▶ REQUIREMENT: From the listing below, return each line that includes "pyautogui".
BEGIN DATA BELOW
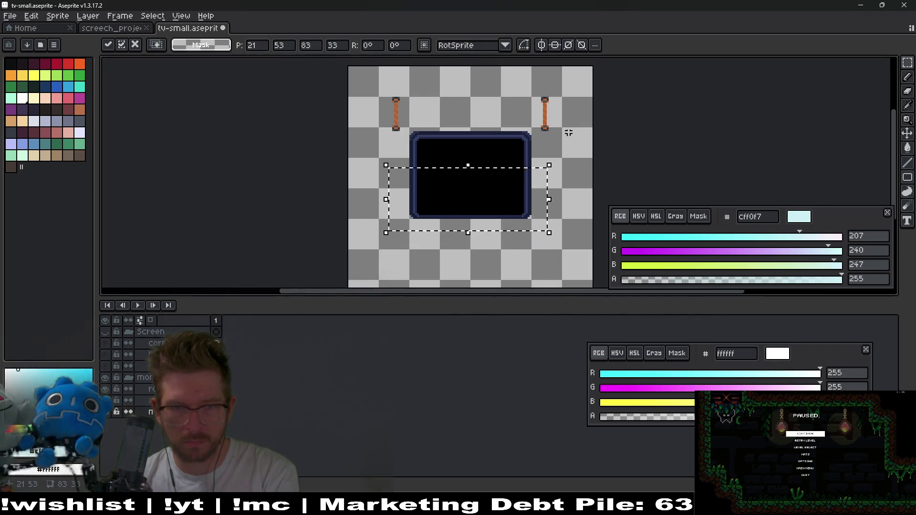
# Select the right rope and its anchor and move them left
pyautogui.click(551, 254)
pyautogui.scroll(3, 531, 123)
END DATA BELOW
▶ ANSWER TO THIS EXERCISE:
pyautogui.click(551, 254)
pyautogui.scroll(3, 531, 123)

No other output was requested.